Lame Ass Business Management

As a result of mass layoffs and widespread forced AI grinding, the morale of the employees the criminal enterprise formerly known as Facebook™ is falling off of a cliff.

It appears that Meta's answer to this problem is to improve the snacks at work.

As Anna Russel would say, "I'm not making this up, you know."

After axing thousands of jobs and monitoring employees as they train the AI that could ultimately replace them, it’s perhaps unsurprising that morale at Mark Zuckerberg’s Meta is at a low ebb.
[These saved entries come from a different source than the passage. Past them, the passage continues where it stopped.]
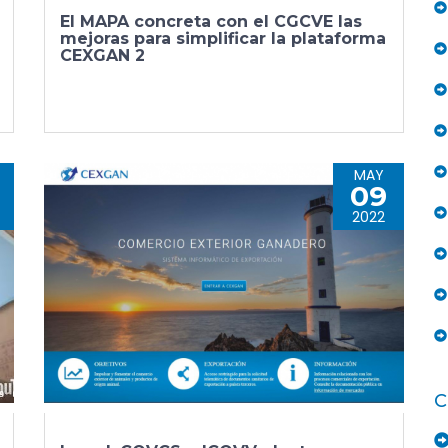
El MAPA concreta con el CGCVE las
mejoras para simplificar la plataforma
CEXGAN 2
MAY
09
2022
C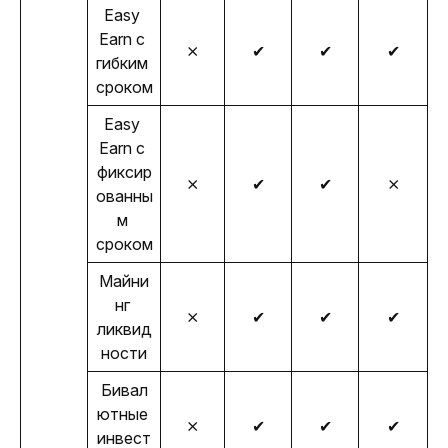
Easy 
Earn с 
⨯
✔
✔
✔
гибким 
сроком
Easy 
Earn с 
фиксир
⨯
✔
✔
⨯
ованны
м 
сроком
Майни
нг 
⨯
✔
✔
✔
ликвид
ности
Бивал
ютные 
⨯
✔
✔
✔
инвест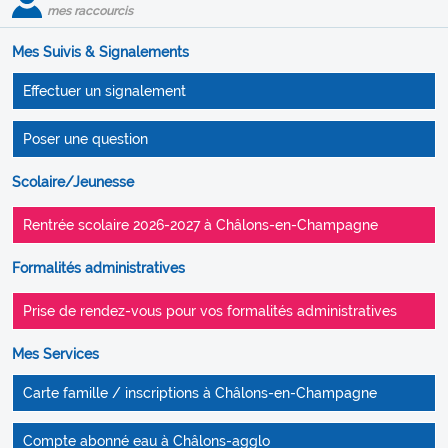
mes raccourcis
Mes Suivis & Signalements
Effectuer un signalement
Poser une question
Scolaire/Jeunesse
Rentrée scolaire 2026-2027 à Châlons-en-Champagne
Formalités administratives
Prise de rendez-vous pour vos formalités administratives
Mes Services
Carte famille / inscriptions à Châlons-en-Champagne
Compte abonné eau à Châlons-agglo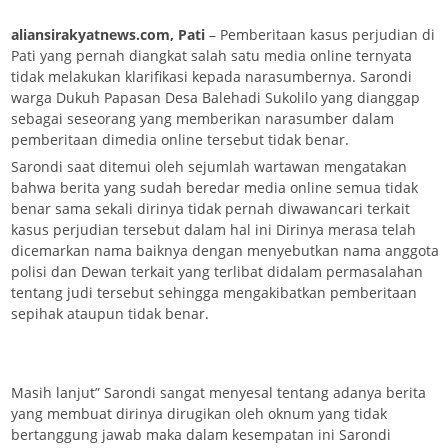
aliansirakyatnews.com, Pati
– Pemberitaan kasus perjudian di
Pati yang pernah diangkat salah satu media online ternyata
tidak melakukan klarifikasi kepada narasumbernya. Sarondi
warga Dukuh Papasan Desa Balehadi Sukolilo yang dianggap
sebagai seseorang yang memberikan narasumber dalam
pemberitaan dimedia online tersebut tidak benar.
Sarondi saat ditemui oleh sejumlah wartawan mengatakan
bahwa berita yang sudah beredar media online semua tidak
benar sama sekali dirinya tidak pernah diwawancari terkait
kasus perjudian tersebut dalam hal ini Dirinya merasa telah
dicemarkan nama baiknya dengan menyebutkan nama anggota
polisi dan Dewan terkait yang terlibat didalam permasalahan
tentang judi tersebut sehingga mengakibatkan pemberitaan
sepihak ataupun tidak benar.
Masih lanjut” Sarondi sangat menyesal tentang adanya berita
yang membuat dirinya dirugikan oleh oknum yang tidak
bertanggung jawab maka dalam kesempatan ini Sarondi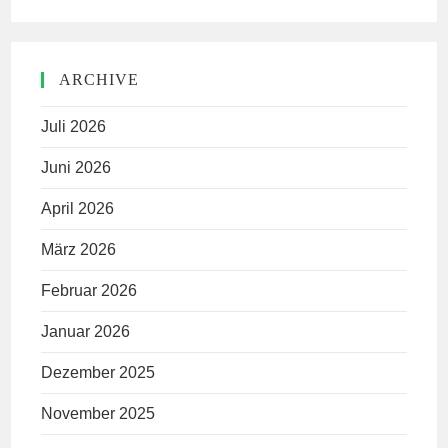
ARCHIVE
Juli 2026
Juni 2026
April 2026
März 2026
Februar 2026
Januar 2026
Dezember 2025
November 2025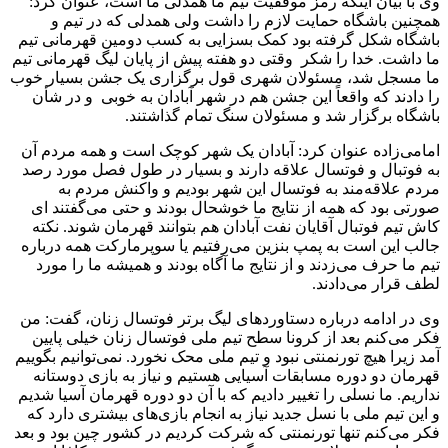
وی با بیان اینکه رمز موفقیت تیم ما همدلی ما است، عنوان کرد:
همچنین باشگاه حمایت لازم را داشت ولی همدلی که در تیم و
باشگاه شکل گرفته بود کمک بسزایی به کسب دومین قهرمانی تیم
ما داشت. خدا را شکر وقتی دو هفته پیش از پایان لیگ قهرمانی تیم
ما مسجل شد، مسئولان شهری قول برگزاری یک جشن بسیار خوب
را دادند که واقعاً این جشن هم در شهر آبادان به خوبی و در شأن
باشگاه برگزار شد و مسئولان سنگ تمام گذاشتند.
امامی‌زاده عنوان کرد: آبادان یک شهر کوچک است و همه مردم آن
به فوتبال و فوتسال علاقه دارند و بسیار در طول فصل مورد رصد
مردم علاقه‌مند به فوتسال این شهر بودیم و واکنش مردم به
صورتی بود که همه از نتایج ما خوشحال بودند و حتی می‌گفتند ای
کاش تیم فوتبال آقایان نفت آبادان هم بتوانند قهرمان شوند. نکته
جالب این است به پمپ بنزین می‌رفتیم یا سوپرمارکت همه درباره
تیم ما حرف می‌زدند و از نتایج ما آگاه بودند و همیشه ما را مورد
لطف قرار می‌دادند.
وی در ادامه درباره دستاوردهای لیگ برتر فوتسال زنان، گفت: من
فکر می‌کنم بعد از کرونا سطح تیم ملی فوتسال زنان خیلی پایین
آمد زیرا هیچ تورنمنتی نبود و تیم ملی محک نخورد. نمی‌توانیم بگوییم
قهرمان دو دوره مسابقات آسیایی هستیم و نیاز به بازی دوستانه
نداریم. ما نسلی را تغییر دادیم که با آن دو دوره قهرمان آسیا شدیم
و این تیم ملی با نسل جدید نیاز به انجام بازی‌های بیشتری دارد که
فکر می‌کنم تنها تورنمنتی که شرکت کردیم در کشور چین بود و بعد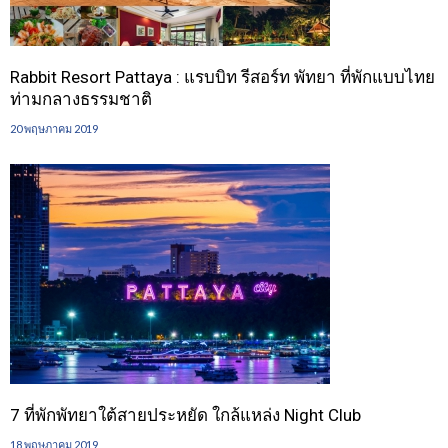
Rabbit Resort Pattaya : แรบบิท รีสอร์ท พัทยา ที่พักแบบไทย
ท่ามกลางธรรมชาติ
20 พฤษภาคม 2019
7 ที่พักพัทยาใต้สายประหยัด ใกล้แหล่ง Night Club
18 พฤษภาคม 2019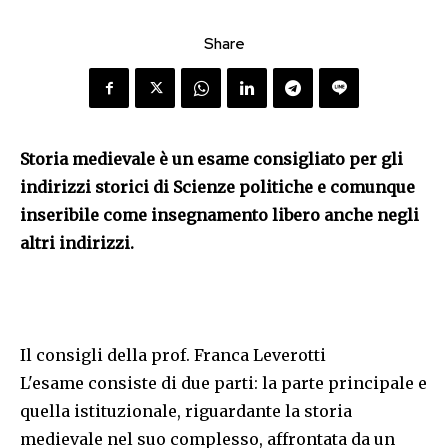
Share
Storia medievale è un esame consigliato per gli
indirizzi storici di Scienze politiche e comunque
inseribile come insegnamento libero anche negli
altri indirizzi.
Il consigli della prof. Franca Leverotti
L'esame consiste di due parti: la parte principale e
quella istituzionale, riguardante la storia
medievale nel suo complesso, affrontata da un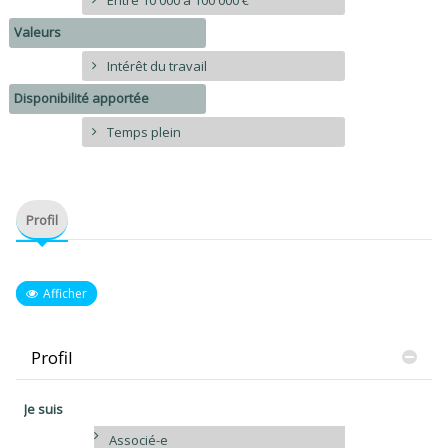
Entre 10 000 à 100 000 €
Valeurs
Intérêt du travail
Disponibilité apportée
Temps plein
Profil
Afficher
Profil
Je suis
Associé-e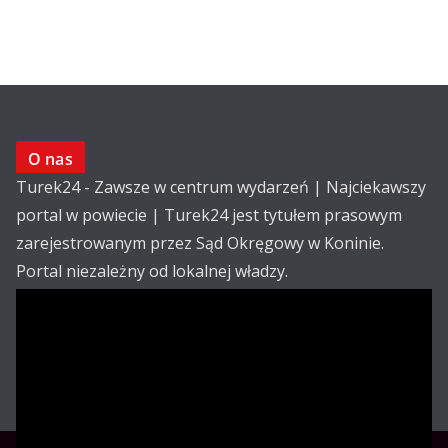
O nas
Turek24 - Zawsze w centrum wydarzeń | Najciekawszy
portal w powiecie | Turek24 jest tytułem prasowym
zarejestrowanym przez Sąd Okręgowy w Koninie.
Portal niezależny od lokalnej władzy.
Kontakt:
email: redakcja@turek24.com.pl
tel. kom. 502 390 836
Reklama
Redakcja
Regulamin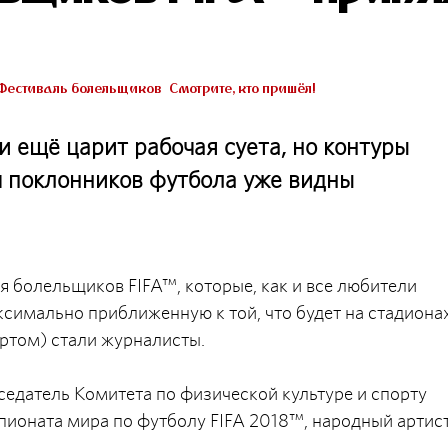
Фестиваль болельщиков
Смотрите, кто пришёл!
 ещё царит рабочая суета, но контуры
 поклонников футбола уже видны
болельщиков FIFA™, которые, как и все любители
ксимально приближенную к той, что будет на стадионах
ртом) стали журналисты.
едатель Комитета по физической культуре и спорту
пионата мира по футболу FIFA 2018™, народный артис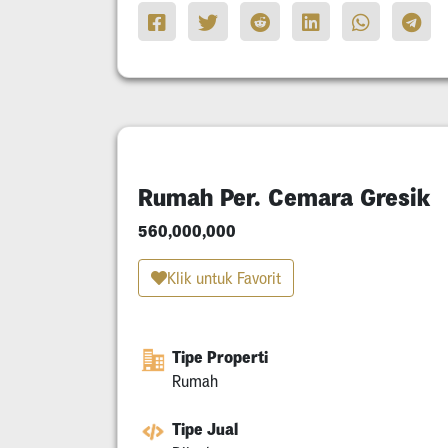
Rumah Per. Cemara Gresik
560,000,000
Klik untuk Favorit
Tipe Properti
Rumah
Tipe Jual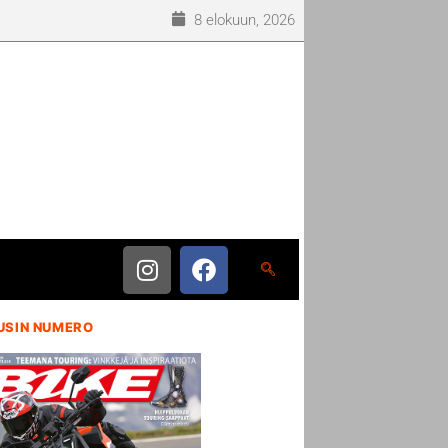
8 elokuun, 2026
USIN NUMERO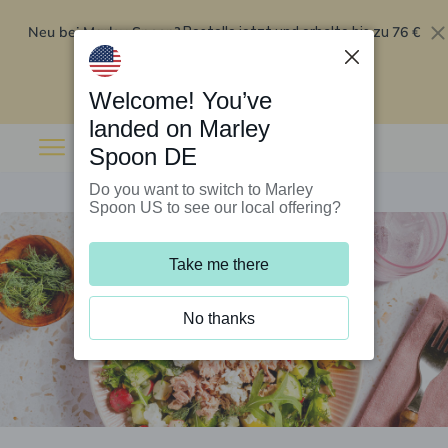
Neu bei Marley Spoon?
76 €
Bestelle jetzt und erhalte bis zu
Rabatt auf deine ersten fünf Boxen
.
Angebot einlösen
Welcome! You’ve
landed on Marley
Spoon DE
Do you want to switch to Marley
Spoon US to see our local offering?
Take me there
No thanks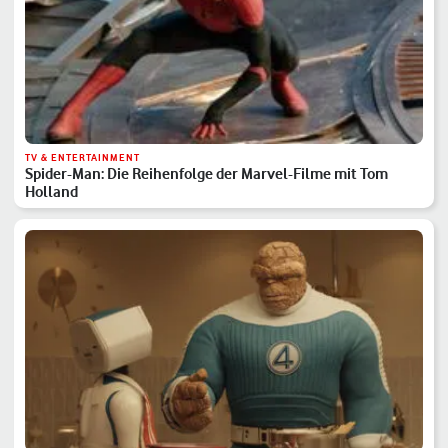
TV & ENTERTAINMENT
Spider-Man: Die Reihenfolge der Marvel-Filme mit Tom
Holland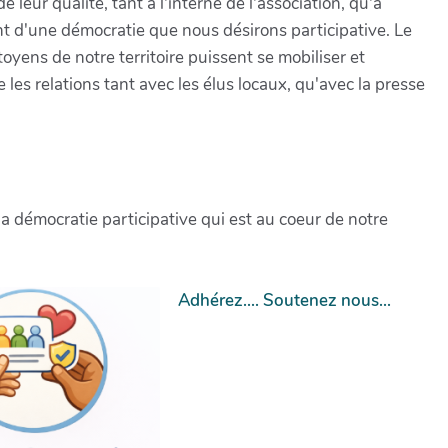
leur qualité, tant à l'interne de l'association, qu'à
nt d'une démocratie que nous désirons participative. Le
toyens de notre territoire puissent se mobiliser et
 les relations tant avec les élus locaux, qu'avec la presse
a démocratie participative qui est au coeur de notre
Adhérez....
Soutenez nous...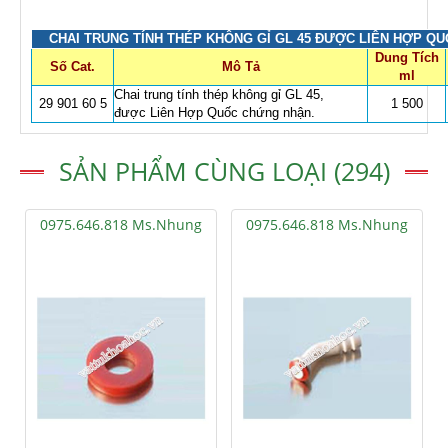
CHAI TRUNG TÍNH THÉP KHÔNG GỈ GL 45 ĐƯỢC LIÊN HỢP Q
Dung Tích
Số Cat.
Mô Tả
ml
Chai trung tính thép không gỉ GL 45,
29 901 60 5
1 500
được Liên Hợp Quốc chứng nhận.
SẢN PHẨM CÙNG LOẠI (294)
0975.646.818 Ms.Nhung
0975.646.818 Ms.Nhung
It was confirmed this week in a leaked meeting to Business Insider in which Chief Technical Officer Andrew “Boz” Bosworth said that morale is “probably one of the worst it’s ever been.”

………

So far in 2026, Meta staff have had plenty to grumble about. The company laid off 8,000 jobs in April and began tracking workers’ computer activity. The monitoring is so that the company can train its AI models, raising the awkward issue that staff could be helping the very tech that could wind up replacing them.

Aside from the layoffs and 1984-esque surveillance, Meta has assigned roughly 10% of its workforce to train its AI models full-time, which is largely mind-numbing data-labeling. The Applied AI engineering unit comprises roughly 6,500 engineers and product managers. Workers liken it to being “drafted” — one even went so far as to describe it as a “gulag.”

………

But Meta’s leadership, recognizing the company’s sagging esprit de corps, is taking steps to improve morale. For starters, the snack budget is being increased, along with the travel and events fund.

I wish that I had the guillotine concession at Meta.  I'd be as rich as Mark Zuckerberg.